= Ilomska waterfalls =

Ilomska Waterfalls are a set of waterfalls on the Ilomska river, right confluent of Ugar river in Central Bosnia. Both of these rivers rise from Vlašić Mountain massif (Prelivode area).

Lesser of two largest waterfalls in Ilomska canyon

The largest waterfall of Ilomska (≈40 m)

== Overview ==
Ilomska waterfalls include Veliki vodopad and Mali vodopad (Great, and Lesser Waterfall). To those, several other waterfalls could be joined in the upper and middle course. Great and Lesser waterfalls are located about 2 km from the mouth of the Ilomska river into the Ugar, in a narrow canyon at the Under-Vlašić-mountain plateau between almost vertical Korićan cliffs Korićanske stijene, and Marići and Đenići villages. Both waterfalls are at the altitude of 750 –780 m above sea level, that is about 350 meters lower than the surrounding imljani – Korićani plateau.

A large waterfall is high even around 40 m but it is still unobtrusive from the surrounding (Korićanske – imljanskog) plateau. In this wild nature, waterfalls more and more attract the attention of hikers, tourists and fishermen. A vertical cliff, over which the river falls, is also suitable for alpine endeavors.

Besides these, at the upper and middle Ilomska river there are two other waterfalls, one under Manatovac tributary, routed to water supply Skender Vakuf, and Sinjac, below Nikodinović hamlet, Petrovo polje (Peter's Field) village, favorite bathing area of the local youth during the summer.

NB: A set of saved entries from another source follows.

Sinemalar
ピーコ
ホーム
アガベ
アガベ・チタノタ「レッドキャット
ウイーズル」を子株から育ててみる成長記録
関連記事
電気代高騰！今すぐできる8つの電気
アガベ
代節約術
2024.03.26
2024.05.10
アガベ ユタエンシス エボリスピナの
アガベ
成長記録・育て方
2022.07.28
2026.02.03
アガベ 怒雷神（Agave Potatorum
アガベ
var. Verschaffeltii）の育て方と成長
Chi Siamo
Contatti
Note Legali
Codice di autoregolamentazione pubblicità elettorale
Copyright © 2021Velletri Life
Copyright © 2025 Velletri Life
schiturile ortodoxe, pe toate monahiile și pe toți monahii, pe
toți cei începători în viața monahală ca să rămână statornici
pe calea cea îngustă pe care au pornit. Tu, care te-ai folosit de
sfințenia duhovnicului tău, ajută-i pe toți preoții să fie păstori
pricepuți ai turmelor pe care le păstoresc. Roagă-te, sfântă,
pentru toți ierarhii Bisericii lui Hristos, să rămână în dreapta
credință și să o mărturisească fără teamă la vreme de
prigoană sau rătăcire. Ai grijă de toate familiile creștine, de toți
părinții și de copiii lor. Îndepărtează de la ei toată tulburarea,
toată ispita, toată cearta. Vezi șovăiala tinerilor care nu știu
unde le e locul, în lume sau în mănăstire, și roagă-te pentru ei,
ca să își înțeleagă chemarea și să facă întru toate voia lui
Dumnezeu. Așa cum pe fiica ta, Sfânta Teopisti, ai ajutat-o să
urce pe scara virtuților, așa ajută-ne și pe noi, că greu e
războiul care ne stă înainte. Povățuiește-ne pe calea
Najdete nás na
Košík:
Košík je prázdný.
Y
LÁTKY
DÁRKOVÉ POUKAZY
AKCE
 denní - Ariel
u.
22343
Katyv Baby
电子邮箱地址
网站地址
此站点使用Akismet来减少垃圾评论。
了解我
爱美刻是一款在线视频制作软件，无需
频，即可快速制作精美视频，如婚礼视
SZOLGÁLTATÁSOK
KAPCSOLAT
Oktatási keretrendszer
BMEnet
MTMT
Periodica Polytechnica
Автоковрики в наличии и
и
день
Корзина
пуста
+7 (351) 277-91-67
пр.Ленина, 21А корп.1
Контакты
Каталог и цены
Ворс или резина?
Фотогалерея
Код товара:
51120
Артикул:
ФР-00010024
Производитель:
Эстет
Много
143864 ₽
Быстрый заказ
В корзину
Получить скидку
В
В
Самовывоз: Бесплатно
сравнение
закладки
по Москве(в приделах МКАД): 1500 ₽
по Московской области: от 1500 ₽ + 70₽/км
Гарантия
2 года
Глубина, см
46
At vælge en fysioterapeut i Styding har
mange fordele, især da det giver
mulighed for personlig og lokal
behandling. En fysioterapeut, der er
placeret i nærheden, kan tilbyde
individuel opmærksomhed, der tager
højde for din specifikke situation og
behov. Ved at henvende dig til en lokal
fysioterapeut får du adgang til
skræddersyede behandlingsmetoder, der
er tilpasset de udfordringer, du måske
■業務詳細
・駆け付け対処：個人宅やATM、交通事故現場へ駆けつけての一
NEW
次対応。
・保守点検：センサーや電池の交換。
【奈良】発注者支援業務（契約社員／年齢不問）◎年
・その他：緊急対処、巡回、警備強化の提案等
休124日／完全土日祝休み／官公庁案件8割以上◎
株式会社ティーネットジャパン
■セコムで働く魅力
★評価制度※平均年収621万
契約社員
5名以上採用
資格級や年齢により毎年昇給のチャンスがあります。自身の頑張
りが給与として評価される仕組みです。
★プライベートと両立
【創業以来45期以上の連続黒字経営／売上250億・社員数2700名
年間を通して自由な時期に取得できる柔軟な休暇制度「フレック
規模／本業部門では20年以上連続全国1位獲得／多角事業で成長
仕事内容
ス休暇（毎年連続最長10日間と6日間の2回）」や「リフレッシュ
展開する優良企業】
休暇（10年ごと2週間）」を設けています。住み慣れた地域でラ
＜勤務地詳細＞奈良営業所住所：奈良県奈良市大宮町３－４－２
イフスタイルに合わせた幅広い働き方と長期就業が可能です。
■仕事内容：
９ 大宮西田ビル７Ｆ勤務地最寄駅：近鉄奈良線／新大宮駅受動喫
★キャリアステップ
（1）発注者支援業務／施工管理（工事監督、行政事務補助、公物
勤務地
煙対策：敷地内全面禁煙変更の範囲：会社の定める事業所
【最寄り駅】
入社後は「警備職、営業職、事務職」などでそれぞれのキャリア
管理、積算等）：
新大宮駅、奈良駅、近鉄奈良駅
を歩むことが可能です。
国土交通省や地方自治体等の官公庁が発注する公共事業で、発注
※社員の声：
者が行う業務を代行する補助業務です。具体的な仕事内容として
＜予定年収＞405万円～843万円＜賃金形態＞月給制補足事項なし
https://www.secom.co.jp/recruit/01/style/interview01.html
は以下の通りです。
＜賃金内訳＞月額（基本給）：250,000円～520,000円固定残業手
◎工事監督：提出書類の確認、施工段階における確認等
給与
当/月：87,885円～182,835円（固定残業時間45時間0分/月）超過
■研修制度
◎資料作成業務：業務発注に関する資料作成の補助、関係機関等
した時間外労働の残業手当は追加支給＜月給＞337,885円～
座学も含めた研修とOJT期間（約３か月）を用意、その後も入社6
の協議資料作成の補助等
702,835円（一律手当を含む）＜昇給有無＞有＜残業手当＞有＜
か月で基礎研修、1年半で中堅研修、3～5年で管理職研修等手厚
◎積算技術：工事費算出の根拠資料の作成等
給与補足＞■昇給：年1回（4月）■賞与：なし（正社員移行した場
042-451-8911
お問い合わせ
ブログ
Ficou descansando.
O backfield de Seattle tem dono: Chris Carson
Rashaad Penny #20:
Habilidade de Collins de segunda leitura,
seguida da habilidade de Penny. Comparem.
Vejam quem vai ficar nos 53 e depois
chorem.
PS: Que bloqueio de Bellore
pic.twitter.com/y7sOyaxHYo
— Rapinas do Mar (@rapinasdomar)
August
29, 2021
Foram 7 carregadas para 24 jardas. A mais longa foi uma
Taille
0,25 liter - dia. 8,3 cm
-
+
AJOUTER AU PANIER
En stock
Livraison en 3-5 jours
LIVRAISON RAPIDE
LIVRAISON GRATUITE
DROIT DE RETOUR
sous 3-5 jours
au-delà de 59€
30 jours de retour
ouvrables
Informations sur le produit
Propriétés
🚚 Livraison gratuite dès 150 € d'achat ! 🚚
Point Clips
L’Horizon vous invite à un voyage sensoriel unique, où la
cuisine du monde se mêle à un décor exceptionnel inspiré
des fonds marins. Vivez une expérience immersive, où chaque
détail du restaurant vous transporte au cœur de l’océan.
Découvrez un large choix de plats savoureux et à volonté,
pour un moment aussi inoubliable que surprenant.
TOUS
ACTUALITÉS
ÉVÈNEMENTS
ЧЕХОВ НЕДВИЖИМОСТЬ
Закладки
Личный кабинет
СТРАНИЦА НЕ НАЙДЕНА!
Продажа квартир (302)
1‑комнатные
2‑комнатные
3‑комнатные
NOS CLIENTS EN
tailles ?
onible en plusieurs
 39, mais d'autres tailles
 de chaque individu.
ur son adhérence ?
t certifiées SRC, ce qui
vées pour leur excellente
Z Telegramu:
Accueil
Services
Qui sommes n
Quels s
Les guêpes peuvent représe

An attractive estuary Ilomska river has been devastated by the building of “small” hydroelectric station despite the proclamation of the Ilomska canyon as protected a natural area, with registration data:
- ID = PZPP005 Zaštićeni prirodni predio Vlašić Ilomska – Modro polje
IUCN Category: V
Municipality: Kneževo/(Skender Vakuf)

- Note: Only waterfalls and naked cliffs are under protection but not the rest of the Ilomska area, extremely rich in natural beauties and coniferous forests.